Monday morning
April 27
Notes on Crate Training
Crate Training One of the under-discussed truths about crate training is that the best practitioners often do less of it, not more. They learn to d...
Written by Elliott Mason, April 27, 2026
Dog Training sits in an awkward place online. Search for it and you get either product affiliate links or gatekeeping, with very little in between. This is a quiet attempt at the in-between: a small site about doing dog training at a sensible level, by someone who has been walking long enough to know which advice survives contact with reality.
The most useful place to start is leash walking. Get that right and most of the common beginner problems disappear. crate training is the next thing worth your attention. Beyond that, the rest is fine-tuning.
Crate Training
If there is one place where new dog training hobbyists overspend, it is on equipment for crate training. The marketing makes it sound as though the right gear is the difference between failure and success. In practice, the cheapest competent option for crate training is good enough for the first year, and most of the improvement in that year comes from the person rather than the kit.
That said, crate training is also a place where one mid-priced upgrade can transform the experience after the basics are in. Beginners often save in the wrong place and spend in the wrong place. The simple rule: get the cheapest decent version while you are learning, and upgrade only when you can name the specific limitation you are running into.
Leash Walking
The most common question newcomers ask about leash walking is some version of "am I doing this right?" The honest answer is usually "close enough, keep going." Leash Walking is not a binary skill. There are better and worse approaches, and there are catastrophic mistakes you should avoid, but inside that range any reasonable method that you stick with consistently will improve your dog training steadily.
If you want concrete reassurance: work on leash walking for a month, then look at your results from week one alongside week four. The improvement is almost always visible. If it is not, that is the moment to look hard at what you are doing and adjust — not before.
Recall
Recall divides dog training hobbyists into two groups: those who think it is the most important part, and those who hardly think about it at all. Both can be right. recall matters more in some styles of dog training than others, and figuring out which camp you should be in is itself a useful exercise.
If you are unsure: spend two or three sessions explicitly focused on recall — pay attention, take notes, try small variations. If those sessions feel revealing and produce noticeable improvement, recall is probably one of your high-leverage areas.
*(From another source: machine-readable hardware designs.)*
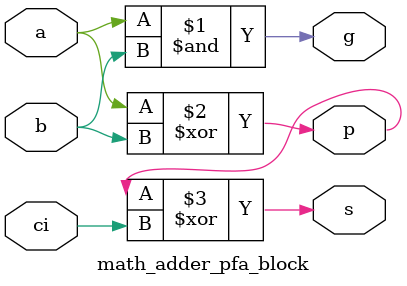
<source format=v>

`timescale 1ns / 1ps
`default_nettype none

module math_adder_pfa_block( input wire a,      // a
								     input wire b,      // b
									  input wire ci,		// carry in
									  output wire s,     // sum
									  output wire p,     // propagate carry
								     output wire g );   // generate carry

    assign g = a & b;
	 assign p = a ^ b;
	 assign s = p ^ ci;
	 
endmodule
</source>
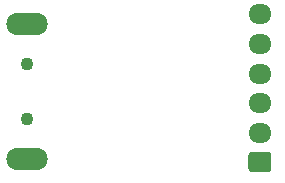
<source format=gbr>
%TF.GenerationSoftware,KiCad,Pcbnew,(5.1.9)-1*%
%TF.CreationDate,2021-05-16T18:44:34-04:00*%
%TF.ProjectId,esp_prog_v2,6573705f-7072-46f6-975f-76322e6b6963,rev?*%
%TF.SameCoordinates,Original*%
%TF.FileFunction,Soldermask,Bot*%
%TF.FilePolarity,Negative*%
%FSLAX46Y46*%
G04 Gerber Fmt 4.6, Leading zero omitted, Abs format (unit mm)*
G04 Created by KiCad (PCBNEW (5.1.9)-1) date 2021-05-16 18:44:34*
%MOMM*%
%LPD*%
G01*
G04 APERTURE LIST*
%ADD10O,3.500000X1.900000*%
%ADD11C,1.100000*%
%ADD12O,1.950000X1.700000*%
G04 APERTURE END LIST*
D10*
%TO.C,J1*%
X62230000Y-32116000D03*
X62230000Y-20716000D03*
D11*
X62230000Y-28716000D03*
X62230000Y-24116000D03*
%TD*%
%TO.C,J2*%
G36*
G01*
X82640000Y-33235000D02*
X81190000Y-33235000D01*
G75*
G02*
X80940000Y-32985000I0J250000D01*
G01*
X80940000Y-31785000D01*
G75*
G02*
X81190000Y-31535000I250000J0D01*
G01*
X82640000Y-31535000D01*
G75*
G02*
X82890000Y-31785000I0J-250000D01*
G01*
X82890000Y-32985000D01*
G75*
G02*
X82640000Y-33235000I-250000J0D01*
G01*
G37*
D12*
X81915000Y-29885000D03*
X81915000Y-27385000D03*
X81915000Y-24885000D03*
X81915000Y-22385000D03*
X81915000Y-19885000D03*
%TD*%
M02*

</source>
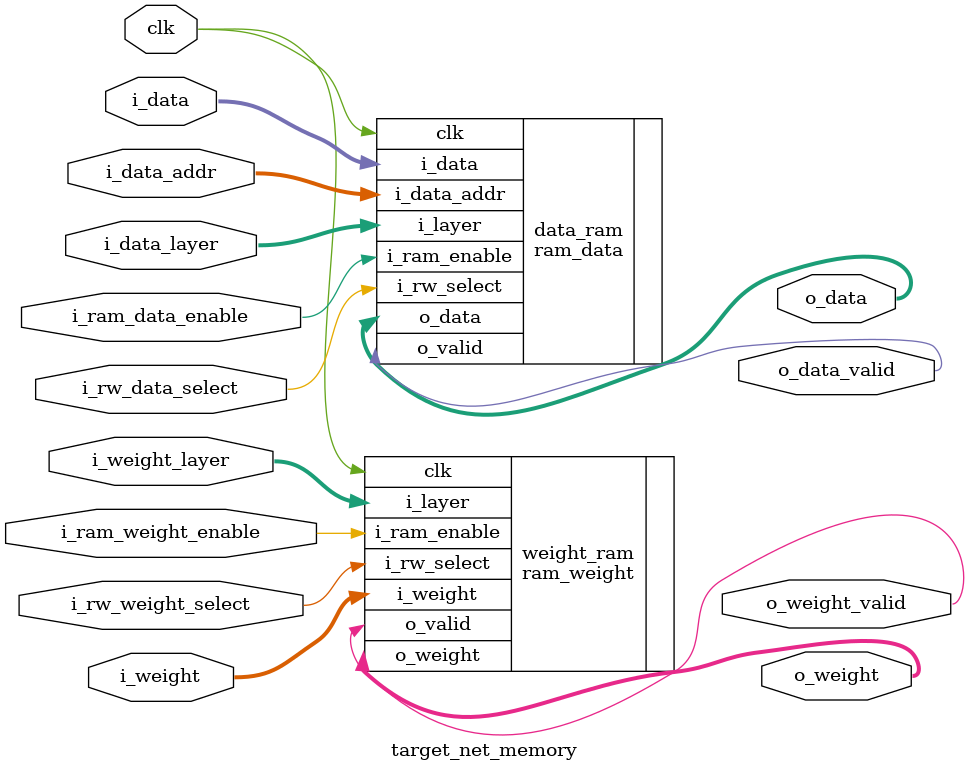
<source format=v>
`timescale 1ns/1ps
module target_net_memory
	#(	parameter DATA_WIDTH = 32,
		parameter LAYER_WIDTH = 2,
		parameter NUMBER_OF_INPUT_NODE = 2,
		parameter NUMBER_OF_HIDDEN_NODE_LAYER_1 = 32,
		parameter NUMBER_OF_HIDDEN_NODE_LAYER_2 = 32,
		parameter NUMBER_OF_OUTPUT_NODE = 3
	)
	(
	clk,
	i_ram_data_enable,
	i_rw_data_select,
	i_data_addr,
	i_data_layer,
	i_data,
	i_ram_weight_enable,
	i_rw_weight_select,
	i_weight_layer,
	i_weight,
	o_data,
	o_data_valid,
	o_weight,
	o_weight_valid
	);

	localparam BIGEST_WEIGHT_WIDTH = $clog2((NUMBER_OF_HIDDEN_NODE_LAYER_1+1)*NUMBER_OF_HIDDEN_NODE_LAYER_2);
	localparam BIGEST_DATA_WIDTH = $clog2(NUMBER_OF_HIDDEN_NODE_LAYER_1);
	
	input									clk;
	
	input									i_ram_data_enable;
	input									i_rw_data_select; // 1 for read, 0 for write
	input 		[BIGEST_DATA_WIDTH-1:0]		i_data_addr;
	input		[LAYER_WIDTH-1:0]			i_data_layer;
	input 		[DATA_WIDTH-1:0] 			i_data;
	
	input									i_ram_weight_enable;
	input									i_rw_weight_select; // 1 for read, 0 for write
	input		[LAYER_WIDTH-1:0]			i_weight_layer;
	input 		[DATA_WIDTH-1:0] 			i_weight;
	
	output  	[DATA_WIDTH-1:0] 			o_data;
	output  								o_data_valid;
	
	output  	[DATA_WIDTH-1:0] 			o_weight;
	output  								o_weight_valid;
	
	ram_data	
	#(	.DATA_WIDTH						(DATA_WIDTH),
		.LAYER_WIDTH					(LAYER_WIDTH),
		.NUMBER_OF_INPUT_NODE			(NUMBER_OF_INPUT_NODE),
		.NUMBER_OF_HIDDEN_NODE_LAYER_1	(NUMBER_OF_HIDDEN_NODE_LAYER_1),
		.NUMBER_OF_HIDDEN_NODE_LAYER_2	(NUMBER_OF_HIDDEN_NODE_LAYER_2),
		.NUMBER_OF_OUTPUT_NODE			(NUMBER_OF_OUTPUT_NODE)
	)
	data_ram
	(	.clk			(clk),
		.i_ram_enable	(i_ram_data_enable),
		.i_rw_select	(i_rw_data_select), // 1 for read, 0 for write
		.i_data_addr	(i_data_addr),
		.i_layer		(i_data_layer),
		.i_data			(i_data),
		.o_data			(o_data),
		.o_valid		(o_data_valid)
	);
	
	ram_weight	
	#(	.DATA_WIDTH						(DATA_WIDTH),
		.LAYER_WIDTH					(LAYER_WIDTH),
		.NUMBER_OF_INPUT_NODE			(NUMBER_OF_INPUT_NODE),
		.NUMBER_OF_HIDDEN_NODE_LAYER_1	(NUMBER_OF_HIDDEN_NODE_LAYER_1),
		.NUMBER_OF_HIDDEN_NODE_LAYER_2	(NUMBER_OF_HIDDEN_NODE_LAYER_2),
		.NUMBER_OF_OUTPUT_NODE			(NUMBER_OF_OUTPUT_NODE)
	)
	weight_ram
	(	.clk			(clk),
		.i_ram_enable	(i_ram_weight_enable),
		.i_rw_select	(i_rw_weight_select), // 1 for read, 0 for write
		.i_layer		(i_weight_layer),
		.i_weight		(i_weight),
		.o_weight		(o_weight),
		.o_valid		(o_weight_valid)
	);
	// function for clog2
	function integer clog2;
	input integer value;
	begin
		value = value-1;
		for (clog2=0; value>0; clog2=clog2+1)
			value = value>>1;
	end
	endfunction
endmodule
</source>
If they feel mostly redundant, you are likely in the camp that should focus elsewhere. Either answer is fine.
House-Training
House-Training divides dog training hobbyists into two groups: those who think it is the most important part, and those who hardly think about it at all. Both can be right. house-training matters more in some styles of dog training than others, and figuring out which camp you should be in is itself a useful exercise.
If you are unsure: spend two or three sessions explicitly focused on house-training — pay attention, take notes, try small variations. If those sessions feel revealing and produce noticeable improvement, house-training is probably one of your high-leverage areas. If they feel mostly redundant, you are likely in the camp that should focus elsewhere. Either answer is fine.
None of this is meant as the last word. dog training is a hobby in which experience reliably outperforms instruction, and the only way to develop that experience is to keep practicing with. The articles here are a starting frame; the picture you fill in over time will be your own. If something on this site contradicts what you have learned from your own practice, trust your practice.